## Enunciado da tarefa
Reproduza o trecho da entrevista entre "Dona Dirce - Dr." e "Voz – Mais alguns?", inclusive, atualizando "prédio" para "edifício".

## Trecho fornecido
_ _ _ _ _
Nova Voz – A senhora menciona muito o Dr. Sabino, não é mesmo?
Dona Dirce - Dr. José Sabino Catete Silva, um dos maiores
itaocarenses da nossa história. Injustamente pouco lembrado. Foi quem construiu
o primeiro prédio do antigo João Brazil (atual Colégio Nildo Nara). Lembro-me
que era muito exigente, gostava de tudo certo e ao mesmo tempo uma pessoa
grandiosa, daqueles que tem o coração que não cabe no peito de tanto querer
fazer o bem.
Nova Voz – Mais alguns?
Dona Dirce – MUITOS! Meu amigo William Rimes. Grande professor,
escritor e poeta. O Monsenhor Saraiva, que foi professor de Frances e marca
Itaocara pela preocupação com o próximo. José Jorge (Bechara), que tenho o
prazer de dizer que foi meu aluno. Alias, o Dr. Alcione Araújo, Prefeito de
Itaocara, foi meu aluno. Os ex-prefeitos Dr. Robério e o José Romar. O Faria
Souto, a maior e melhor referencia de muitas gerações, pelo brilhantismo e
genialidade. O senhor Carlinhos Soares, que foi responsável pela disciplina no João
Brasil e amava aquela escola. A Noêmia e o Tãozinho: não consigo imaginar
pessoas melhores. Além de mestres em português e matemática. Noêmia e Tãozinho
sempre se preocuparam com o futuro dos alunos, muito além das notas das provas.
Há diversos outros. Gente humilde e grandiosa ao mesmo tempo. Itaocara é terra
de gigantes.
_ _ _ _ _
## Dados coletados
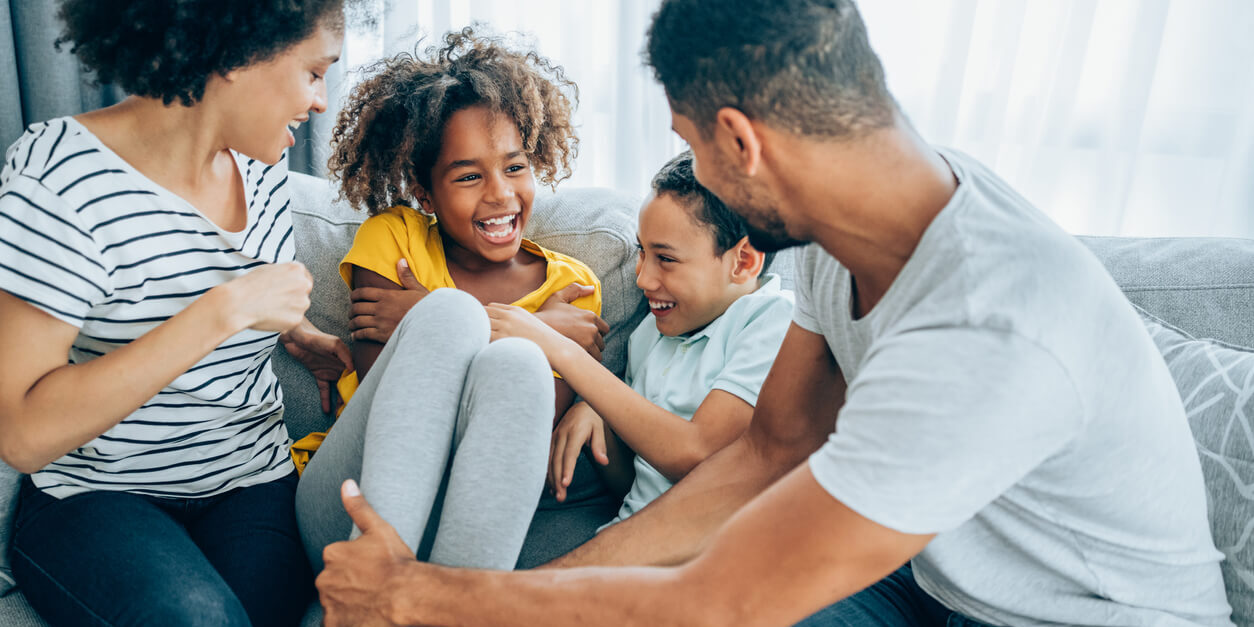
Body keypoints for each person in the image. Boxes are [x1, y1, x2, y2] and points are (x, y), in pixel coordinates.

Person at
_ _ _ _ _
## Resposta esperada
Dona Dirce - Dr. José Sabino Catete Silva, um dos maiores
itaocarenses da nossa história. Injustamente pouco lembrado. Foi quem construiu
o primeiro edifício do antigo João Brazil (atual Colégio Nildo Nara). Lembro-me
que era muito exigente, gostava de tudo certo e ao mesmo tempo uma pessoa
grandiosa, daqueles que tem o coração que não cabe no peito de tanto querer
fazer o bem.
Nova Voz – Mais alguns?